CRITICS OF the District's decision to use police checkpoints have reason to question the practice's constitutionality and wonder about its long-term effectiveness. What's wrong is to play down the violence plaguing these troubled neighborhoods. Mayor Adrian M. Fenty (D) and Police Chief Cathy L. Lanier are correct to see the crime problem in Northeast as a true public emergency that warrants new thinking and bold action.

A burst of violence several weekends ago -- seven people killed and three wounded in nine hours -- prompted the District to put in place a neighborhood checkpoint program that had been under development for two months. For six days at random times, police operated checkpoints in the hard-hit Trinidad neighborhood in the city's 5th Police District. Because police had concluded that people who didn't live in the neighborhood were driving into the area and shooting from vehicles, the checkpoints were aimed at turning away motorists who had no legitimate purpose there. Police said more than 700 vehicles were allowed in, 46 were turned away, and there were no shootings.

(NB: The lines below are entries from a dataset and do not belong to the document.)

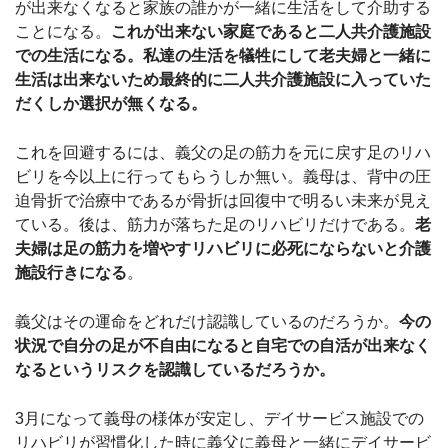
が出来なくなると家族の誰かが一緒に生活をして介助する
ことになる。
これが出来ない家庭であると二人共介護施設
での生活になる。私達の生活を犠牲にして老夫婦と一緒に
生活は出来ないため最終的に二人共介護施設に入っていた
だくしか選択が無くなる。
これを回避するには、義父の足の筋力を元に戻す足のリハ
ビリを今以上に行ってもらうしか無い。義母は、背中の圧
迫骨折で治療中であるが骨折は回復中で明るい未来が見え
ている。後は、筋力が落ちた足のリハビリだけである。
老
夫婦は足の筋力を増やすリハビリに必死にならないと介護
施設行きになる
。
義父はその運命をどれだけ認識しているのだろうか。
今の
状況で自分の足が不自由になると自宅での自活が出来なく
なるというリスクを認識しているだろうか。
3月になって義母の様体が安定し、デイサービス施設での
リハビリが習慣化した時に義父に義母と一緒にデイサービ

There's a dispute over whether the operation violated Fourth Amendment protections against unreasonable searches and seizures. There is some merit to the claim that police were using the checkpoints for general law enforcement, which could render them unconstitutional. But city attorneys make a convincing argument that because the program's goal was the physical safety of roadways, it passes constitutional muster. Indeed, they liken the Trinidad stops to sobriety checkpoints, which have been upheld by the Supreme Court.

Any political judgment must balance the intrusiveness of the checkpoints against the seriousness of the problem they are designed to address. The fact is that the pace of homicides in this part of the city is 175 percent higher than last year at this time. "We're in crisis mode," resident Kathy Henderson told the D.C. Council in powerful testimony that chided those who, by virtue of Zip codes in crime-free neighborhoods, are able to engage in an "academic discussion" of the program's merits. Her words reminded us what all of the Washington area felt during the three weeks in 2002 when two snipers stalked the region. We don't recall anyone complaining about the inconvenience or constitutionality of police stops then.

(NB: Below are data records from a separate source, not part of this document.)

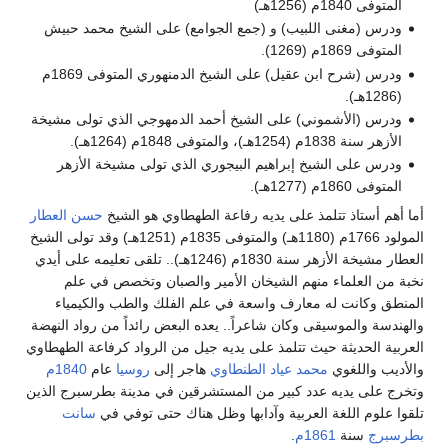
المتوفى 1840م (1256هـ)
ودرس (مغنى اللبيب) و (جمع الجوامع) على الشيخ محمد حبيش
المتوفى 1869م (1269).
ودرس (شرح ابن عقيل) على الشيخ الدمنهوري المتوفى 1869م
(1286هـ).
ودرس (الأشموني) على الشيخ أحمد الدمهوجي الذي تولى مشيخة
الأزهر سنة 1838م (1254هـ)، والمتوفى 1848م (1264هـ).
ودرس على الشيخ إبراهيم البيجوري الذي تولى مشيخة الأزهر
المتوفى 1860م (1277هـ).
أما أهم أستاذ تتلمذ على يديه رفاعة الطهطاوي هو الشيخ
حسن العطار
المولود 1766م (1180هـ) والمتوفى 1835م (1251هـ) وقد تولى الشيخ
العطار مشيخة الأزهر سنة 1830م (1246هـ).. تلقى تعليمه على أيدي
نخبة من العلماء منهم الشيخان الأمير والصبان وتخصص في علم
المنطق وكانت له معارف واسعة في علم الفلك والطب والكيمياء
والهندسة والموسيقى وكان شاعراً.. يعده البعض رائداً من رواد النهضة
العربية الحديثة حيث تتلمذ على يديه جيل من الرواد كرفاعة الطهطاوي
والأديب واللغوي
محمد عياد الطنطاوي
هاجر إلى
روسيا
عام
1840م
وتخرج على يديه عدد كبير من المستشرقين في مدينة بطرسبرج الذين
تلقوا علوم اللغة العربية وآدابها وظل هناك حتى توفي في
سانت
بطرسبرج
سنة
1861م
.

In criticizing the checkpoints, Art Spitzer, legal director of the Washington office of the American Civil Liberties Union, observed to The Post's Marc Fisher that "the sad answer is that there may be nothing that prevents crime in a crowded urban area in the summertime." That kind of unfortunate thinking -- that certain neighborhoods must accept violence as a fact of life -- is a reason that there was more of an outcry over police efforts to stop the killings than over the killings themselves. And therein lies the real outrage.